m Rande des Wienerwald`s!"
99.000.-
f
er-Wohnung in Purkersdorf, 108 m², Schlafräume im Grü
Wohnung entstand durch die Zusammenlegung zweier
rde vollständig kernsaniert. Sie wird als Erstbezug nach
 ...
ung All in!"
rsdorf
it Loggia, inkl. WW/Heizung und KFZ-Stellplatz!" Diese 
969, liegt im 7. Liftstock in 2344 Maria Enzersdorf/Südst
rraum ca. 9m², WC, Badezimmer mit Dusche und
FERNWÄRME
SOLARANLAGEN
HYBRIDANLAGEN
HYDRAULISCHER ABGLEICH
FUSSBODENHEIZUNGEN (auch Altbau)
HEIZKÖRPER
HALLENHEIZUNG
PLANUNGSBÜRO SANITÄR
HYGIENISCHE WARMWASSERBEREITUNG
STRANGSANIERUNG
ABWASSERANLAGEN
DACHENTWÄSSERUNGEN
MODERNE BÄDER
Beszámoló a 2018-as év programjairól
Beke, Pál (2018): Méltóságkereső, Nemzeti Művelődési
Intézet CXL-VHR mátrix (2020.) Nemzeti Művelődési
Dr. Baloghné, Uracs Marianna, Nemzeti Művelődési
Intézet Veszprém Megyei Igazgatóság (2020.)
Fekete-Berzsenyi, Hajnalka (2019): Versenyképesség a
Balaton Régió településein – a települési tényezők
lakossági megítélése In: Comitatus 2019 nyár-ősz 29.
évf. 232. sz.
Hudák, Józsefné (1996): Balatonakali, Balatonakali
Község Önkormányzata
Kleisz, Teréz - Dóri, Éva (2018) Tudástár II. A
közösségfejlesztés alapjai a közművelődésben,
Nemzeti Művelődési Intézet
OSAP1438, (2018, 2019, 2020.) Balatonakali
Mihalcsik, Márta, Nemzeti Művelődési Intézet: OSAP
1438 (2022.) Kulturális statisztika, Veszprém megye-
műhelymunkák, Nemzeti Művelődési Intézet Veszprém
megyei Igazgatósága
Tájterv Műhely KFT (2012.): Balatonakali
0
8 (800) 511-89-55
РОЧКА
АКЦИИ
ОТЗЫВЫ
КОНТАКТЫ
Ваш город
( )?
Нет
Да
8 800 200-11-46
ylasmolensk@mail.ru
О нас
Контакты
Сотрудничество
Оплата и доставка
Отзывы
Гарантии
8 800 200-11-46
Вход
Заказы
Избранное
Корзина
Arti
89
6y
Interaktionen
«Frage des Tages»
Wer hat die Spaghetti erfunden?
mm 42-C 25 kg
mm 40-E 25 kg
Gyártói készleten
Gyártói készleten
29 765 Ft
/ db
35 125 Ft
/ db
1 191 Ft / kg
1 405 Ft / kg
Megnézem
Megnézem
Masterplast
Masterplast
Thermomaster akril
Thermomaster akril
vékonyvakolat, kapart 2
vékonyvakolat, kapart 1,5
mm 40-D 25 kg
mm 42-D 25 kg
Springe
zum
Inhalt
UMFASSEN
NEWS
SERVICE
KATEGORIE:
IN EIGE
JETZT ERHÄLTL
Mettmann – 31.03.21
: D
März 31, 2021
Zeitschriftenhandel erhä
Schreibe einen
···
WHAT YOU WILL DO: Copy out the lines of the records, from the start of the records through the line that contains "Mihalcsik, Márta, Nemzeti", with both ends included.

FINISHED EXERCISE:
m Rande des Wienerwald`s!"
99.000.-
f
er-Wohnung in Purkersdorf, 108 m², Schlafräume im Grü
Wohnung entstand durch die Zusammenlegung zweier
rde vollständig kernsaniert. Sie wird als Erstbezug nach
 ...
ung All in!"
rsdorf
it Loggia, inkl. WW/Heizung und KFZ-Stellplatz!" Diese 
969, liegt im 7. Liftstock in 2344 Maria Enzersdorf/Südst
rraum ca. 9m², WC, Badezimmer mit Dusche und
FERNWÄRME
SOLARANLAGEN
HYBRIDANLAGEN
HYDRAULISCHER ABGLEICH
FUSSBODENHEIZUNGEN (auch Altbau)
HEIZKÖRPER
HALLENHEIZUNG
PLANUNGSBÜRO SANITÄR
HYGIENISCHE WARMWASSERBEREITUNG
STRANGSANIERUNG
ABWASSERANLAGEN
DACHENTWÄSSERUNGEN
MODERNE BÄDER
Beszámoló a 2018-as év programjairól
Beke, Pál (2018): Méltóságkereső, Nemzeti Művelődési
Intézet CXL-VHR mátrix (2020.) Nemzeti Művelődési
Dr. Baloghné, Uracs Marianna, Nemzeti Művelődési
Intézet Veszprém Megyei Igazgatóság (2020.)
Fekete-Berzsenyi, Hajnalka (2019): Versenyképesség a
Balaton Régió településein – a települési tényezők
lakossági megítélése In: Comitatus 2019 nyár-ősz 29.
évf. 232. sz.
Hudák, Józsefné (1996): Balatonakali, Balatonakali
Község Önkormányzata
Kleisz, Teréz - Dóri, Éva (2018) Tudástár II. A
közösségfejlesztés alapjai a közművelődésben,
Nemzeti Művelődési Intézet
OSAP1438, (2018, 2019, 2020.) Balatonakali
Mihalcsik, Márta, Nemzeti Művelődési Intézet: OSAP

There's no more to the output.